** Opening RECORD EXTRACTS block **

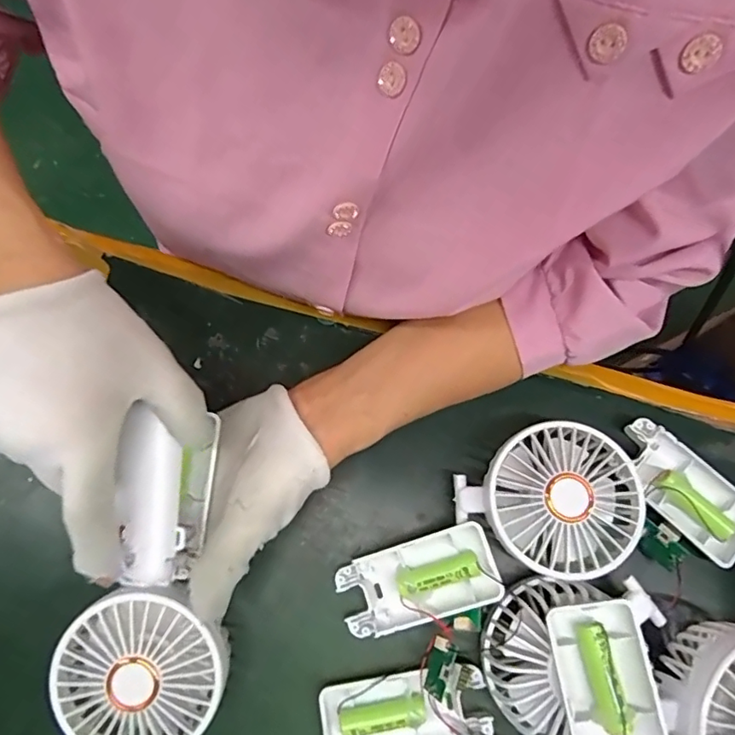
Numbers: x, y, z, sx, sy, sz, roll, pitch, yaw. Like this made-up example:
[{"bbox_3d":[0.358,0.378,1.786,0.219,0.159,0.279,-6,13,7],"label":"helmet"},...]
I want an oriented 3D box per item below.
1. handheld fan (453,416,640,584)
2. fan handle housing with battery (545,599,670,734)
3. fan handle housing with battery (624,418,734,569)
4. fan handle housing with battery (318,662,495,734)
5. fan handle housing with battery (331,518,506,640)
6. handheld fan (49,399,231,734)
[{"bbox_3d":[0.111,0.077,0.326,0.096,0.045,0.088,37,80,9],"label":"handheld fan"},{"bbox_3d":[0.121,0.169,0.271,0.045,0.026,0.090,-10,78,-1],"label":"fan handle housing with battery"},{"bbox_3d":[0.198,0.077,0.338,0.091,0.020,0.047,40,81,9],"label":"fan handle housing with battery"},{"bbox_3d":[0.021,0.199,0.308,0.094,0.016,0.045,-10,78,-1],"label":"fan handle housing with battery"},{"bbox_3d":[0.031,0.127,0.319,0.094,0.017,0.045,-23,76,12],"label":"fan handle housing with battery"},{"bbox_3d":[-0.113,0.116,0.291,0.084,0.048,0.176,8,91,2],"label":"handheld fan"}]

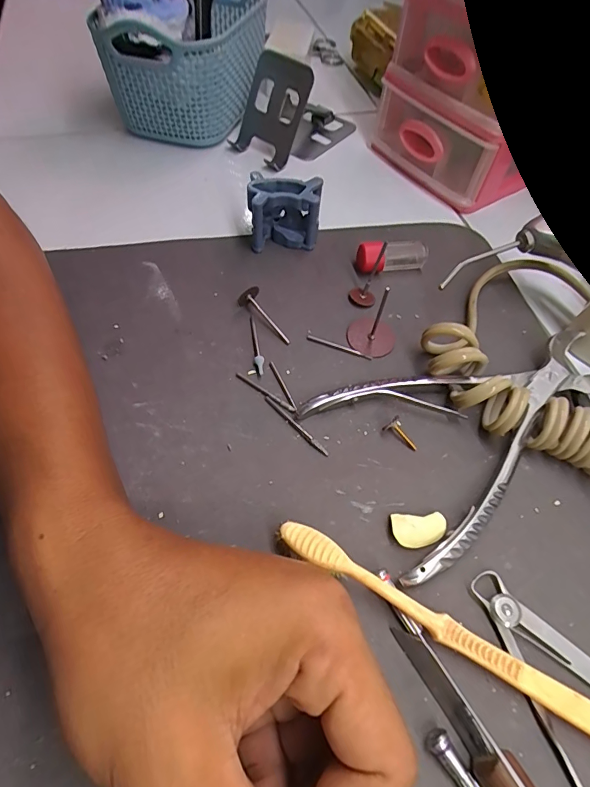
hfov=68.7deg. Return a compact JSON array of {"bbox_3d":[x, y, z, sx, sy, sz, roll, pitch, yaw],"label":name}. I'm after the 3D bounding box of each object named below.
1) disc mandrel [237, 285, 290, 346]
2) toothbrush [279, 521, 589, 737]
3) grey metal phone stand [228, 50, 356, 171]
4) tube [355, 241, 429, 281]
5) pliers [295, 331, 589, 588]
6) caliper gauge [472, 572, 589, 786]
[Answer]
[{"bbox_3d":[-0.020,-0.049,0.279,0.017,0.016,0.042,-25,62,-17],"label":"disc mandrel"},{"bbox_3d":[0.075,0.107,0.183,0.183,0.019,0.013,27,60,14],"label":"toothbrush"},{"bbox_3d":[0.002,-0.268,0.393,0.069,0.063,0.116,34,62,18],"label":"grey metal phone stand"},{"bbox_3d":[0.072,-0.101,0.317,0.051,0.021,0.017,-14,59,-11],"label":"tube"},{"bbox_3d":[0.106,0.014,0.246,0.179,0.015,0.106,-24,61,-17],"label":"pliers"},{"bbox_3d":[0.123,0.123,0.185,0.055,0.005,0.098,-12,59,-10],"label":"caliper gauge"}]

** Closing RECORD EXTRACTS block **

• TASK TO COMPLETE: For this exercise, reproduce exactly the lines of the records above from the one with "4. fan handle" up to and including the one with "6) caliper gauge [472, 572, 589, 786]", without pictures.

• PROBLEM SOLUTION:
4. fan handle housing with battery (318,662,495,734)
5. fan handle housing with battery (331,518,506,640)
6. handheld fan (49,399,231,734)
[{"bbox_3d":[0.111,0.077,0.326,0.096,0.045,0.088,37,80,9],"label":"handheld fan"},{"bbox_3d":[0.121,0.169,0.271,0.045,0.026,0.090,-10,78,-1],"label":"fan handle housing with battery"},{"bbox_3d":[0.198,0.077,0.338,0.091,0.020,0.047,40,81,9],"label":"fan handle housing with battery"},{"bbox_3d":[0.021,0.199,0.308,0.094,0.016,0.045,-10,78,-1],"label":"fan handle housing with battery"},{"bbox_3d":[0.031,0.127,0.319,0.094,0.017,0.045,-23,76,12],"label":"fan handle housing with battery"},{"bbox_3d":[-0.113,0.116,0.291,0.084,0.048,0.176,8,91,2],"label":"handheld fan"}]

hfov=68.7deg. Return a compact JSON array of {"bbox_3d":[x, y, z, sx, sy, sz, roll, pitch, yaw],"label":name}. I'm after the 3D bounding box of each object named below.
1) disc mandrel [237, 285, 290, 346]
2) toothbrush [279, 521, 589, 737]
3) grey metal phone stand [228, 50, 356, 171]
4) tube [355, 241, 429, 281]
5) pliers [295, 331, 589, 588]
6) caliper gauge [472, 572, 589, 786]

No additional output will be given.